Des anthropologues sont aveuglés par leur ethnocentrisme, leurs jugements de valeur, leur subjectivité. «La subjectivité n’empêche pas l’observation participante», réplique le Pr Laurent. «Dans le processus ethnographique, la subjectivité est l’instrument du franchissement d’une frontière culturelle, à la condition néanmoins de le contrôler. La subjectivité tient un rôle crucial. Mais, en même temps, le chercheur maintient une certaine distance, ou plutôt une clairvoyance, afin de repérer, mémoriser et consigner ce à quoi il participe. Une attitude complexe car intrinsèquement ambivalente. La posture ethnographique inclut un certain contrôle de la subjectivité.»

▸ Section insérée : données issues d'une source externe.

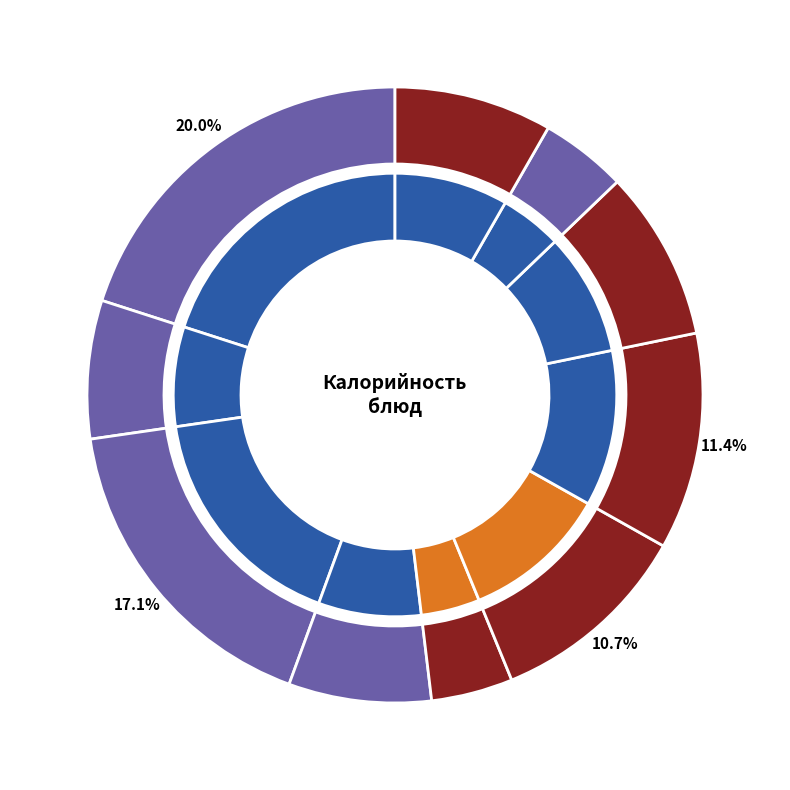

How many segments does this pie chart have?

10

Des cahiers pour revivre le réel

Terrain et écriture du terrain forment un tout pour l’auteur de monographies, d’études approfondies dédiées à une question particulière fondée sur l’observation participante au Burkina Faso et au Cap-Vert.

«La monographie équivaut à la réécriture du terrain», explique le chercheur. «Dans mes cahiers, je note à droite mes interactions avec le terrain. Des informations tirées de l’observation participante au sens strict, mais aussi d’échanges fortuits ou plus formalisés. En soi, cette prise de notes constitue déjà une réécriture du terrain. Avec l’expérience, je m’y fie essentiellement pour les détails indispensables à l’ancrage du récit monographique. Et je peste fréquemment contre moi-même lorsque je constate des manquements dans mes notes, causés par de l’inattention ou des incompréhensions. Autant d’omissions qui ne pourront pas toujours être comblées par un retour sur le terrain.»

L’ethnographe, sociologue et agronome, réserve les pages de gauche de ses cahiers à ses sensations, ses ressentis et à ses premières interprétations. Il les illustre de photos prises avec un téléphone portable et imprimées régulièrement.

«Lorsque j’écris, elles m’aident à me rappeler des personnes, des ambiances et des détails de l’environnement de l’enquête. Ces photos participent aussi à l’élaboration d’interprétations plus étayées, formulées lors de l’écriture du terrain. Elles réactivent la mémoire.»

«J’enregistre peu, sauf lorsque les circonstances l’imposent, car, si les ambiances sonores sont importantes, le bavardage, les redondances et la retranscription m’épuisent. Et me distraient des fils conducteurs.»

L’ethnologue réactive aussi ses souvenirs en se rappelant les bibelots, les objets précieux de la vie quotidienne des villageois. Le logiciel de gestion de bases de données FileMaker l’assiste pour voyager dans ses cahiers.

Ne pas nuire à ses hôtes

Le Pr Laurent accède à la connaissance de l’autre en engageant sa propre personne. Il s’investit sur le terrain avec sa propre histoire, sa culture, son identité. Son engagement à prendre en compte sa subjectivité se double d’un positionnement éthique.

«Sur le terrain, le chercheur est confronté à des situations inconfortables, parfois inacceptables. Celles, par exemple, d’avoir à affronter des conflits, d’être témoin d’actes qu’il réprouve, voire parfois d’être impliqué dans des agissements contre son gré. Les choix éthiques sont permanents sur le terrain, mais également dans l’écriture du terrain. Ils consistent aussi à sélectionner les données de manière à ne pas nuire aux personnes qui l’ont accueilli.»